-- Reading text --
Rangula Ratnam is a 1966 Indian Telugu-language film directed and produced by B. N. Reddy under the banner of Vauhini pictures. The film stars Chandra Mohan, Vanisri, Anjali Devi and Baby Rekha (in her on-screen debut). It is a social and political satire involving a middle-class family in the backdrop of politics and elections. The film won National Film Award for Best Feature Film in Telugu and also won two Nandi Awards. B. N. Reddy introduced many stalwarts like Chandra Mohan, Vanisri, Rekha and Vijaya Nirmala as young artistes to the film industry with this movie.

-- Records supplied --
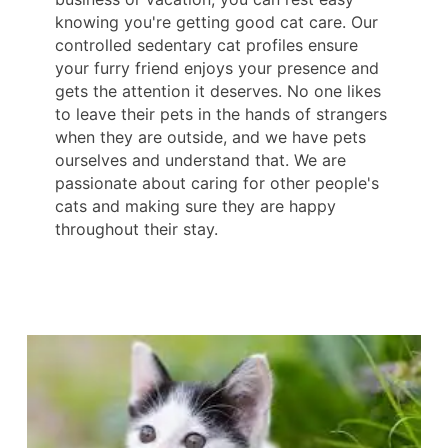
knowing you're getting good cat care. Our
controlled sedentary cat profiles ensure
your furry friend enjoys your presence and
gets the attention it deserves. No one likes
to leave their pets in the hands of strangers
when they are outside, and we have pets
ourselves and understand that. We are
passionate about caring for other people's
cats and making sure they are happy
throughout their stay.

---

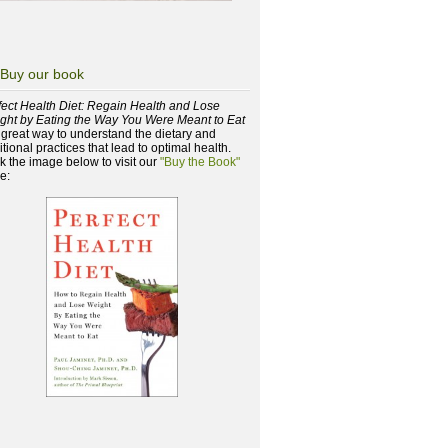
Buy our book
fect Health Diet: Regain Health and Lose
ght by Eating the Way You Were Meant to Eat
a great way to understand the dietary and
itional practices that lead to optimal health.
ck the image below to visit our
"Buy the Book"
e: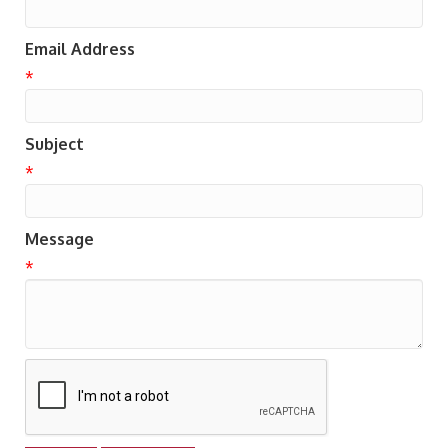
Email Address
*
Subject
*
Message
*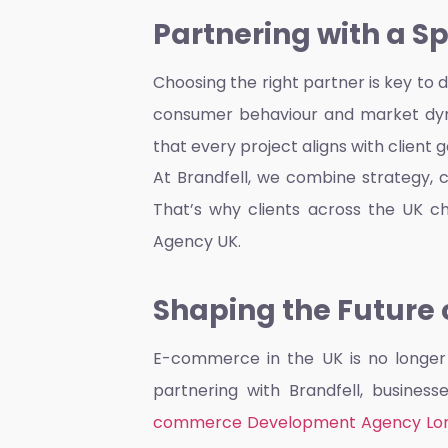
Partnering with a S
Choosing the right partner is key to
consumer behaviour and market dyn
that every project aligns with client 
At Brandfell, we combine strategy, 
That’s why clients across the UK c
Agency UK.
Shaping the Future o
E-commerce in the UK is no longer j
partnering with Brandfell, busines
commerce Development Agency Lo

---

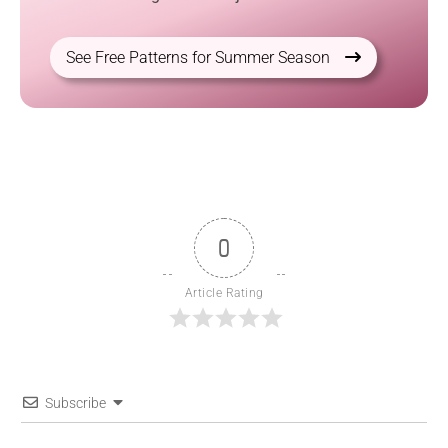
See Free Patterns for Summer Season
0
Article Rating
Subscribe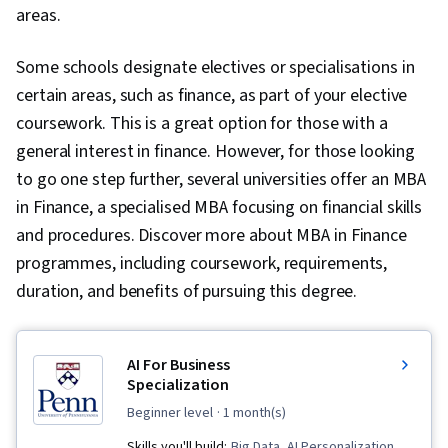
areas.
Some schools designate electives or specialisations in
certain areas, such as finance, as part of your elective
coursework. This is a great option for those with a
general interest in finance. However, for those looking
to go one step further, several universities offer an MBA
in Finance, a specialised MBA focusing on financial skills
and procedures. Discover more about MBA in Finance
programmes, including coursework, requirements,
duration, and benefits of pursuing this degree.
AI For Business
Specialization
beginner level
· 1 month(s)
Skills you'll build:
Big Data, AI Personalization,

-- Exercise 1 --
Print the part of the Rangula Ratnam text from "Rangula Ratnam is" to "with this movie.".
-- Exercise 2 --
According to the Rangula Ratnam text, under which banner was the film made?

-- Your response 1 --
Rangula Ratnam is a 1966 Indian Telugu-language film directed and produced by B. N. Reddy under the banner of Vauhini pictures. The film stars Chandra Mohan, Vanisri, Anjali Devi and Baby Rekha (in her on-screen debut). It is a social and political satire involving a middle-class family in the backdrop of politics and elections. The film won National Film Award for Best Feature Film in Telugu and also won two Nandi Awards. B. N. Reddy introduced many stalwarts like Chandra Mohan, Vanisri, Rekha and Vijaya Nirmala as young artistes to the film industry with this movie.

-- Your response 2 --
Vauhini pictures